** Task description **
Copy all lines below that use the word "Gouda".
----- Records shown -----
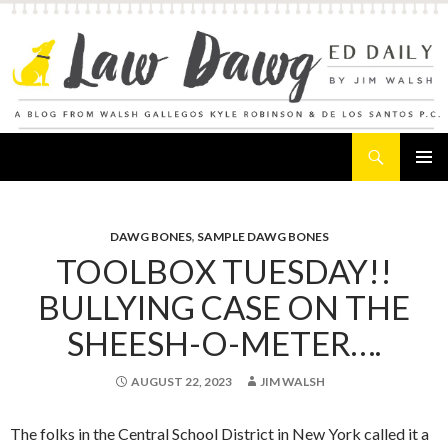
Search
Law Dawg's Ed Daily
SKIP
PRIMAR
TO
MENU
CONTENT
DAWG BONES
,
SAMPLE DAWG BONES
TOOLBOX TUESDAY!!
BULLYING CASE ON THE
SHEESH-O-METER….
AUGUST 22, 2023
JIM WALSH
The folks in the Central School District in New York called it a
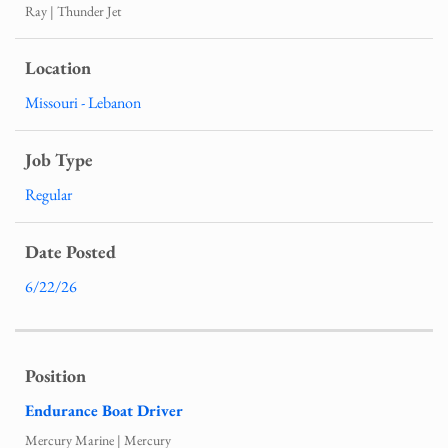
Ray | Thunder Jet
Missouri - Lebanon
Regular
6/22/26
Endurance Boat Driver
Mercury Marine | Mercury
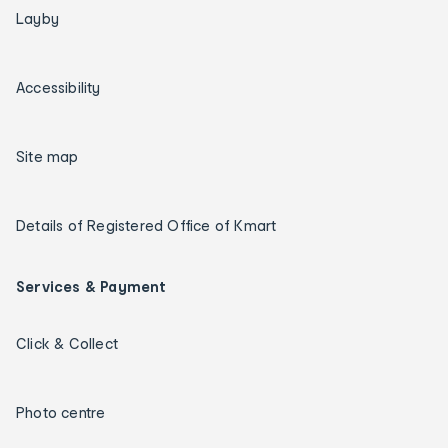
Layby
Accessibility
Site map
Details of Registered Office of Kmart
Services & Payment
Click & Collect
Photo centre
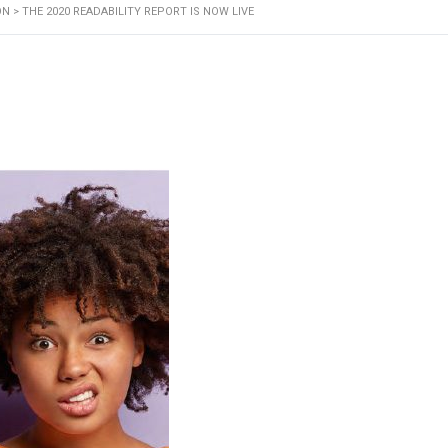
ON
>
THE 2020 READABILITY REPORT IS NOW LIVE
Our Service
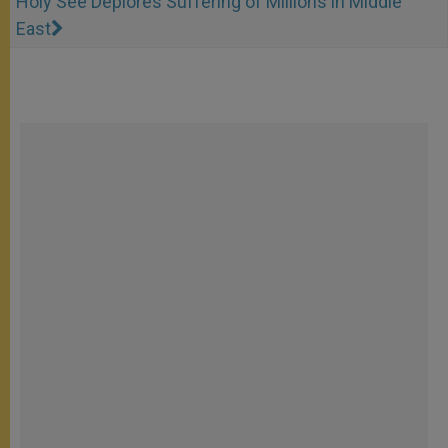
Holy See Deplores Suffering of Millions in Middle
East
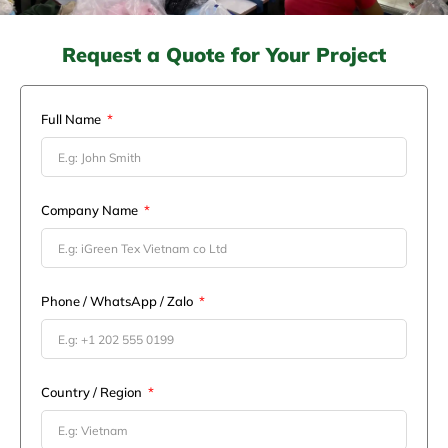
Request a Quote for Your Project
Full Name
Company Name
Phone / WhatsApp / Zalo
Country / Region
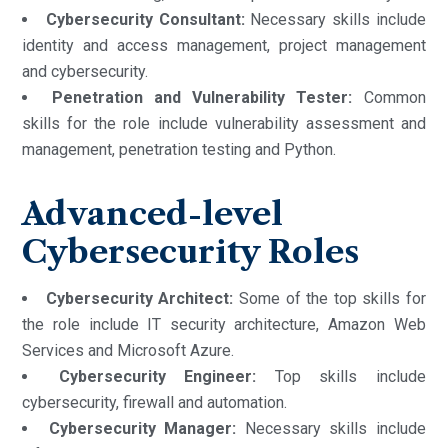
Cybersecurity Consultant:
Necessary skills include
identity and access management, project management
and cybersecurity.
Penetration and Vulnerability Tester:
Common
skills for the role include vulnerability assessment and
management, penetration testing and Python.
Advanced-level
Cybersecurity Roles
Cybersecurity Architect:
Some of the top skills for
the role include IT security architecture, Amazon Web
Services and Microsoft Azure.
Cybersecurity Engineer:
Top skills include
cybersecurity, firewall and automation.
Cybersecurity Manager:
Necessary skills include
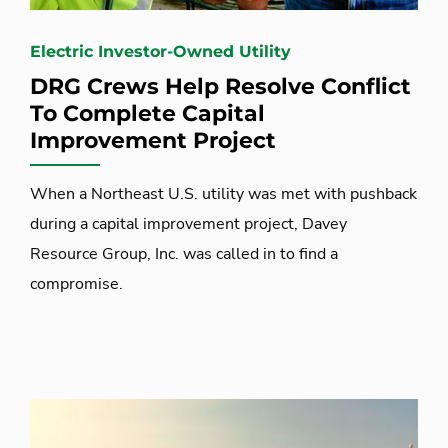
Electric Investor-Owned Utility
DRG Crews Help Resolve Conflict
To Complete Capital
Improvement Project
When a Northeast U.S. utility was met with pushback
during a capital improvement project, Davey
Resource Group, Inc. was called in to find a
compromise.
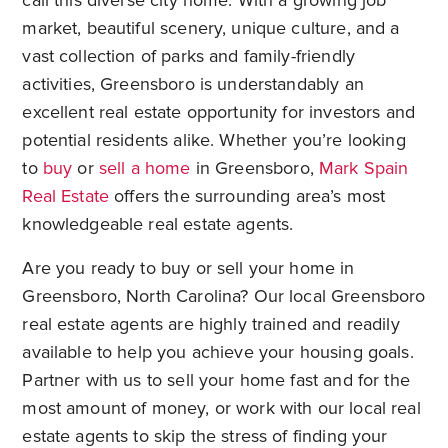
call this diverse city home. With a growing job
market, beautiful scenery, unique culture, and a
vast collection of parks and family-friendly
activities, Greensboro is understandably an
excellent real estate opportunity for investors and
potential residents alike. Whether you’re looking
to
buy
or
sell a home
in Greensboro,
Mark Spain
Real Estate
offers the surrounding area’s most
knowledgeable real estate agents.
Are you ready to buy or sell your home in
Greensboro, North Carolina? Our local Greensboro
real estate agents are highly trained and readily
available to help you achieve your housing goals.
Partner with us to sell your home fast and for the
most amount of money, or work with our local real
estate agents to skip the stress of finding your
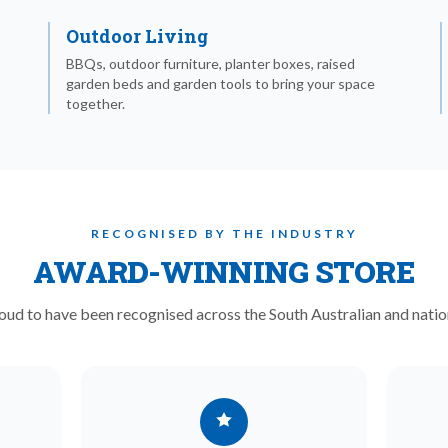
Outdoor Living
BBQs, outdoor furniture, planter boxes, raised
garden beds and garden tools to bring your space
together.
RECOGNISED BY THE INDUSTRY
AWARD-WINNING STORE
oud to have been recognised across the South Australian and natio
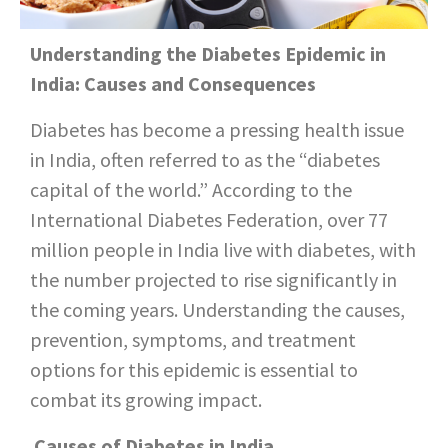
Understanding the Diabetes Epidemic in
India: Causes and Consequences
Diabetes has become a pressing health issue
in India, often referred to as the “diabetes
capital of the world.” According to the
International Diabetes Federation, over 77
million people in India live with diabetes, with
the number projected to rise significantly in
the coming years. Understanding the causes,
prevention, symptoms, and treatment
options for this epidemic is essential to
combat its growing impact.
Causes of Diabetes in India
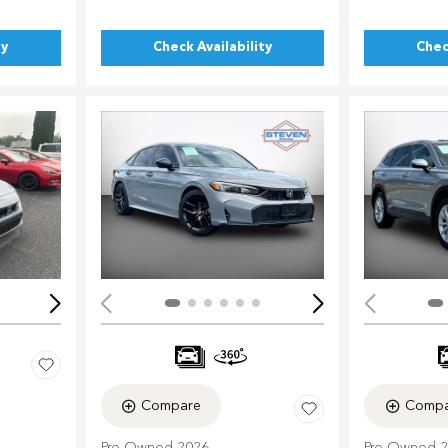
ty
Check Availability
Chec
Loading...
Load
Compare
Compa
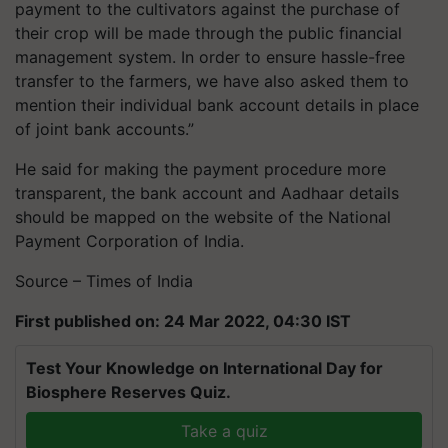
payment to the cultivators against the purchase of
their crop will be made through the public financial
management system. In order to ensure hassle-free
transfer to the farmers, we have also asked them to
mention their individual bank account details in place
of joint bank accounts.”
He said for making the payment procedure more
transparent, the bank account and Aadhaar details
should be mapped on the website of the National
Payment Corporation of India.
Source – Times of India
First published on: 24 Mar 2022, 04:30 IST
Test Your Knowledge on International Day for
Biosphere Reserves Quiz.
Take a quiz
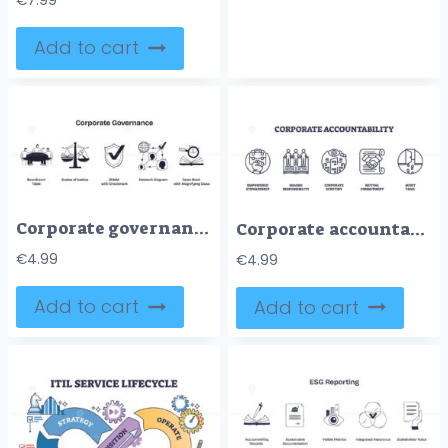
€
7.99
Add to cart
Corporate governance is depicted with a boardroom table, scales of justice, and a shield with checkmark, symbolizing leadership, fairness, and compliance. Doodle style icons
Corporate accountability is shown with icons of stewardship, responsibility, scrutiny, commitment, and audit trail. Outline icons set
€
4.99
€
4.99
Add to cart
Add to cart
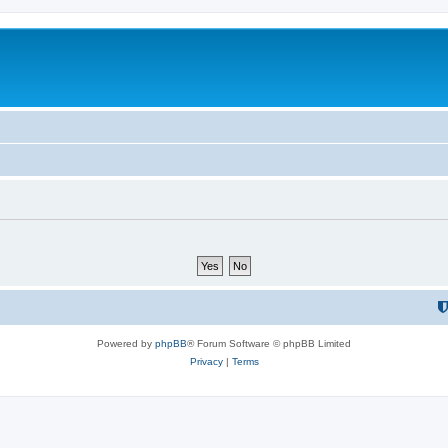
Powered by
phpBB
® Forum Software © phpBB Limited
Privacy
|
Terms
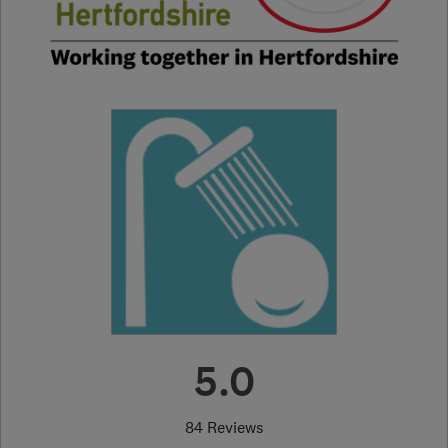
5.0
84 Reviews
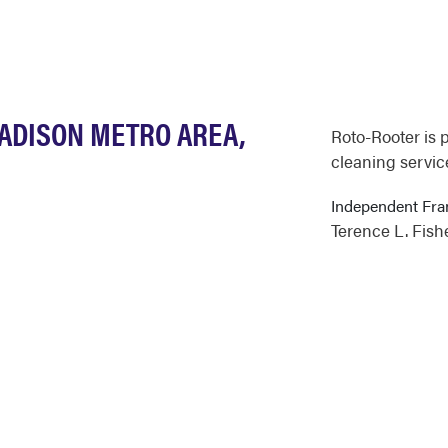
MADISON METRO AREA,
Roto-Rooter is 
cleaning servic
Independent Fra
Terence L. Fish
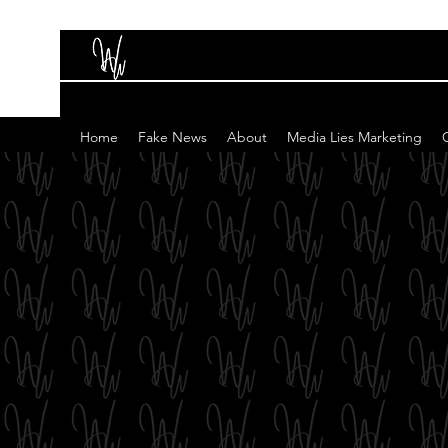
Home
Fake News
About
Media Lies Marketing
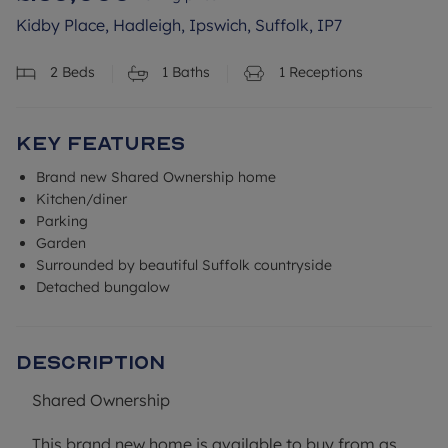
Kidby Place, Hadleigh, Ipswich, Suffolk, IP7
2
Beds
1
Baths
1
Receptions
Key Features
Brand new Shared Ownership home
Kitchen/diner
Parking
Garden
Surrounded by beautiful Suffolk countryside
Detached bungalow
Description
Shared Ownership
This brand new home is available to buy from as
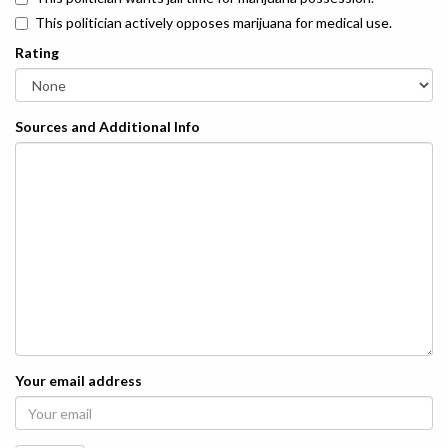
This politician actively opposes marijuana for medical use.
Rating
Sources and Additional Info
Your email address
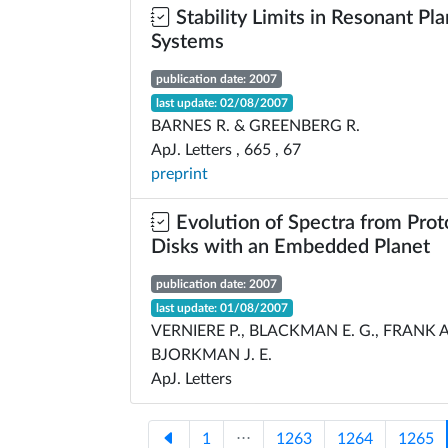
Stability Limits in Resonant Pl
Systems
publication date: 2007
last update: 02/08/2007
BARNES R. & GREENBERG R.
ApJ. Letters , 665 , 67
preprint
Evolution of Spectra from Prot
Disks with an Embedded Planet
publication date: 2007
last update: 01/08/2007
VERNIERE P., BLACKMAN E. G., FRANK A
BJORKMAN J. E.
ApJ. Letters
1
⋅⋅⋅
1263
1264
1265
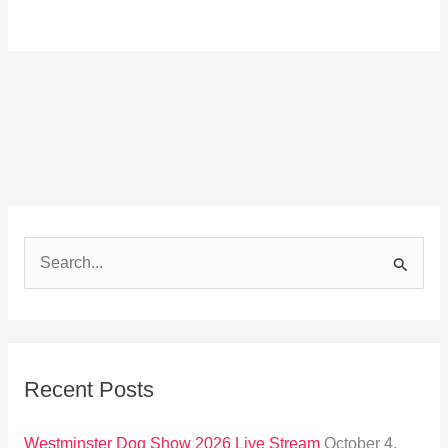
S
e
a
r
Recent Posts
c
h
Westminster Dog Show 2026 Live Stream
October 4,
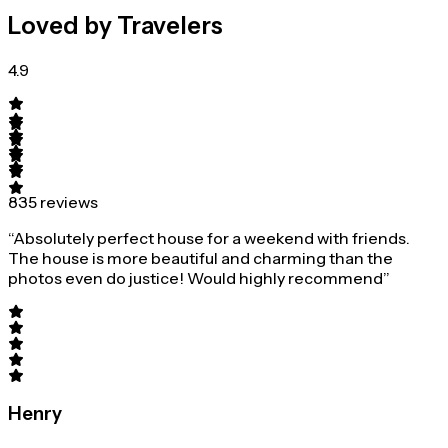
Loved by Travelers
4.9
835 reviews
“Absolutely perfect house for a weekend with friends.
The house is more beautiful and charming than the
photos even do justice! Would highly recommend”
Henry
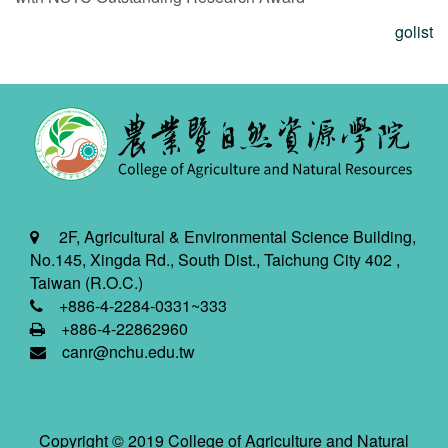
golist
2F, Agricultural & Environmental Science Building,
No.145, Xingda Rd., South Dist., Taichung City 402 ,
Taiwan (R.O.C.)
+886-4-2284-0331~333
+886-4-22862960
canr@nchu.edu.tw
Copyright © 2019 College of Agriculture and Natural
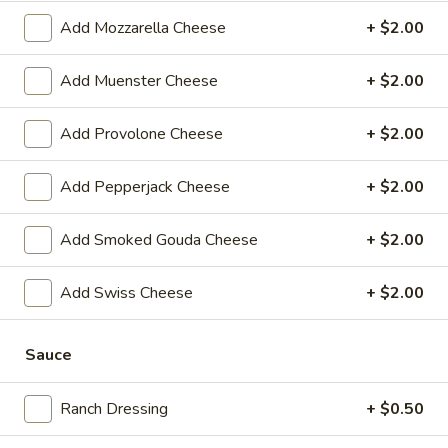
$14.99
Add Mozzarella Cheese
+ $2.00
Sweet
Sweet Thing - Cold
Add Muenster Cheese
+ $2.00
Thing
-
Honey Maple Glazed Turkey, Cheddar
Cheese, Honey Ham, Smoked Gouda
Cold
Add Provolone Cheese
+ $2.00
Cheese, Cucumbers, Red Onions, Avocado,
Mixed greens, Tomato, Honey Mustard and
Mayo on a toasted Oat wheat roll.
Add Pepperjack Cheese
+ $2.00
$14.99
Add Smoked Gouda Cheese
+ $2.00
Breakfast
Breakfast Croissant - Cold
Croissant
Add Swiss Cheese
+ $2.00
-
Toasted with maple glazed honey turkey or
ham with cheese and mayo. Served until 11
Cold
am.
Sauce
$7.99
Ranch Dressing
+ $0.50
Chicken
Chicken Salad Supreme - Cold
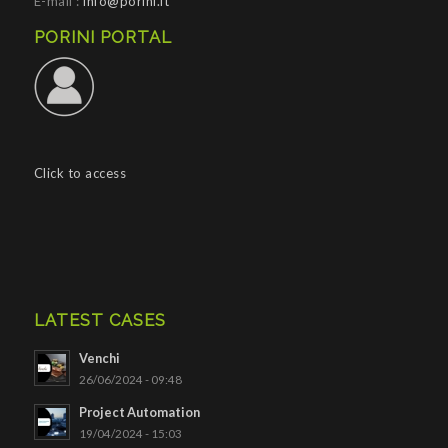
E-mail :
info@porini.it
PORINI PORTAL
Click to access
LATEST CASES
Venchi
26/06/2024 - 09:48
Project Automation
19/04/2024 - 15:03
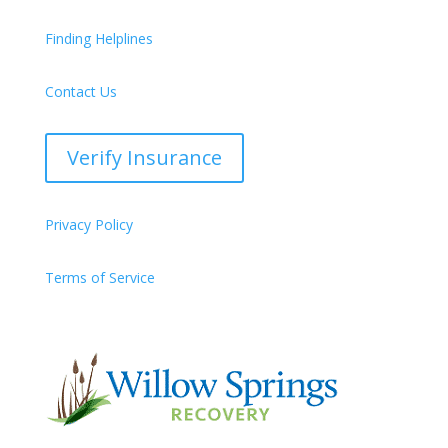
Finding Helplines
Contact Us
Verify Insurance
Privacy Policy
Terms of Service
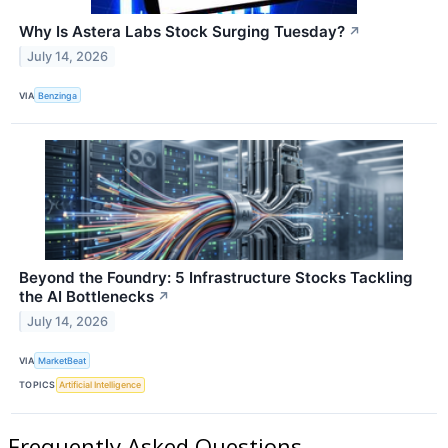
Why Is Astera Labs Stock Surging Tuesday?
↗
July 14, 2026
VIA
Benzinga
Beyond the Foundry: 5 Infrastructure Stocks Tackling
the AI Bottlenecks
↗
July 14, 2026
VIA
MarketBeat
TOPICS
Artificial Intelligence
Frequently Asked Questions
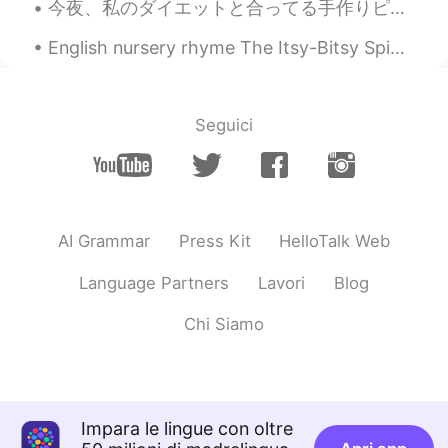
今夜、私のダイエットと合ってる手作りピザを作った Tonight I made homemade pizza that suits my diet. このピザの中に何も小麦粉が入れてない In...
English nursery rhyme The Itsy-Bitsy Spider The itsy-bitsy spider Climbed up the water spout Dow...
Seguici
AI Grammar
Press Kit
HelloTalk Web
Language Partners
Lavori
Blog
Chi Siamo
Impara le lingue con oltre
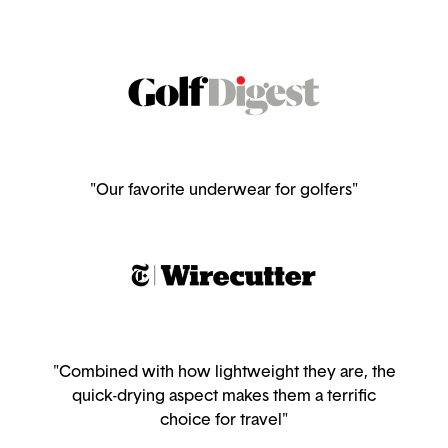
"Our favorite underwear for golfers"
"Combined with how lightweight they are, the
quick-drying aspect makes them a terrific
choice for travel"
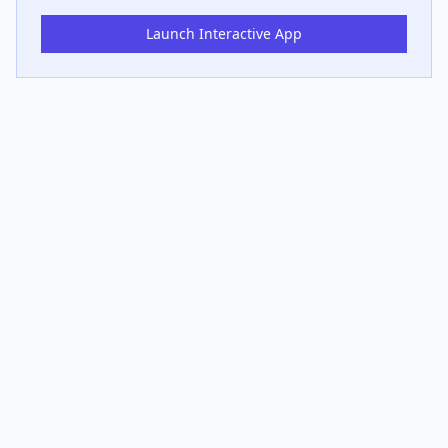
Launch Interactive App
-----
** Expected output **
Cheese, Honey Ham, Smoked Gouda
Add Smoked Gouda Cheese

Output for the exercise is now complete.